Аэлара подошла, села рядом, расправляя мокрую насквозь юбку. Темные складки текли по камням, будто и сами были речными волнами. Лицо Теннаты было спокойным и непроницаемым, как водная гладь. Ни единой морщины, ни единой лишней складочки - будто бы вырезанное из гладкого черного дерева.

- Ты умерла, Тен? - спросила Аэлара, и эти слова показались ей такими неуместными рядом с этой рекой и под этим небом.

Та покачала головой.

- Нет. Мне просто спокойно. Почему ты первым делом думаешь о смерти?

- Я не знаю. Я боюсь, Тен. Я не хочу - но я боюсь. Слишком много тех, кто… И мне страшно. Я хочу быть всем вам щитом и не могу.

Тенната покачала головой, протянула руку, положила ладонь поверх ладони - черное поверх белого.

- Не бойся.
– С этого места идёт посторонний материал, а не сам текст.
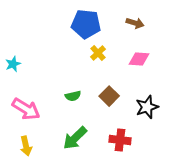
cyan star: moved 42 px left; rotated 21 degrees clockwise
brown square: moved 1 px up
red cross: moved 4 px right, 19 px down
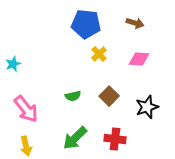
yellow cross: moved 1 px right, 1 px down
pink arrow: rotated 20 degrees clockwise
red cross: moved 5 px left, 1 px up
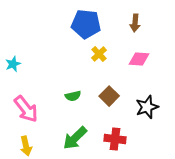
brown arrow: rotated 78 degrees clockwise
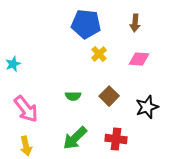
green semicircle: rotated 14 degrees clockwise
red cross: moved 1 px right
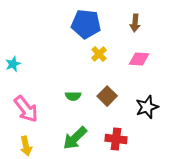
brown square: moved 2 px left
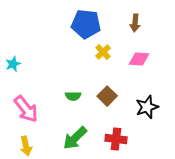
yellow cross: moved 4 px right, 2 px up
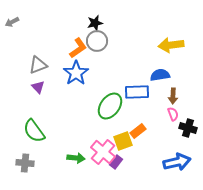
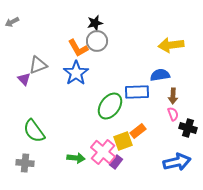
orange L-shape: rotated 95 degrees clockwise
purple triangle: moved 14 px left, 8 px up
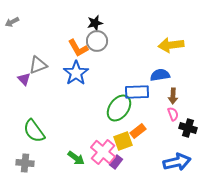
green ellipse: moved 9 px right, 2 px down
green arrow: rotated 30 degrees clockwise
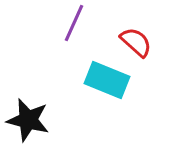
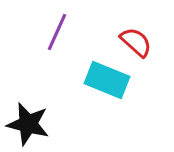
purple line: moved 17 px left, 9 px down
black star: moved 4 px down
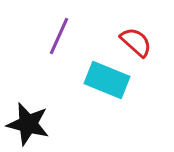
purple line: moved 2 px right, 4 px down
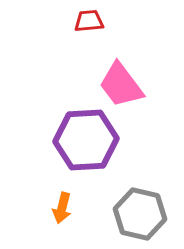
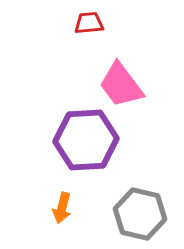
red trapezoid: moved 2 px down
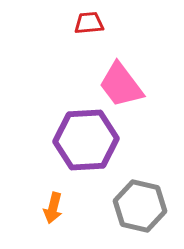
orange arrow: moved 9 px left
gray hexagon: moved 8 px up
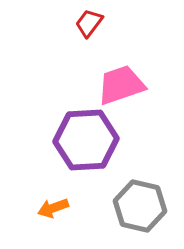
red trapezoid: rotated 48 degrees counterclockwise
pink trapezoid: rotated 108 degrees clockwise
orange arrow: rotated 56 degrees clockwise
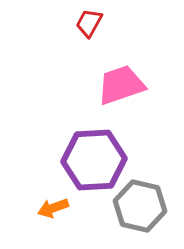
red trapezoid: rotated 8 degrees counterclockwise
purple hexagon: moved 8 px right, 20 px down
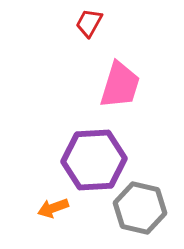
pink trapezoid: moved 1 px left; rotated 126 degrees clockwise
gray hexagon: moved 2 px down
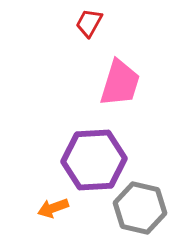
pink trapezoid: moved 2 px up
Пусть щитом будут те, кому должно. Ты меч, а меч призван отражать удары. Это - иначе.

- Ты… говоришь как в Совете, Тен.

- Я говорю правду, Аэ. Каждый должен делать то, что должен. Каждый… Понимаешь?

Река тихо пела - и, кажется, уже можно было разобрать слова. Тенната молчала, а потом исчезла, растворилась в воздухе без следа, и было почему-то понятно - так нужно. Река звенела - едва слышным перезвоном колокольчиков, река шумела и вздыхала, волны набегали на песок одна за одной. И звон становился все громче, все...

Аэлара открыла глаза. Вокруг плыл и плескался приглушенный свет, и тихо позванивали самые настоящие колокольчики. Но… Она приподнялась на локте, щурясь, присматриваясь - и неожиданно сама для себя улыбнулась. Мэй дремал рядом с ней, полусидя, почти сползая по спинке кровати, и ее левая рука лежала у него на животе, и это было так… тепло. Так…

Ей не хотелось его будить - но что-то подсказывало, что время… Ох, время. И она потянулась, совершенно безотчетно потерлась носом об его бок. Убирать руку не хотелось тоже - и вот это как раз пока можно было и не делать...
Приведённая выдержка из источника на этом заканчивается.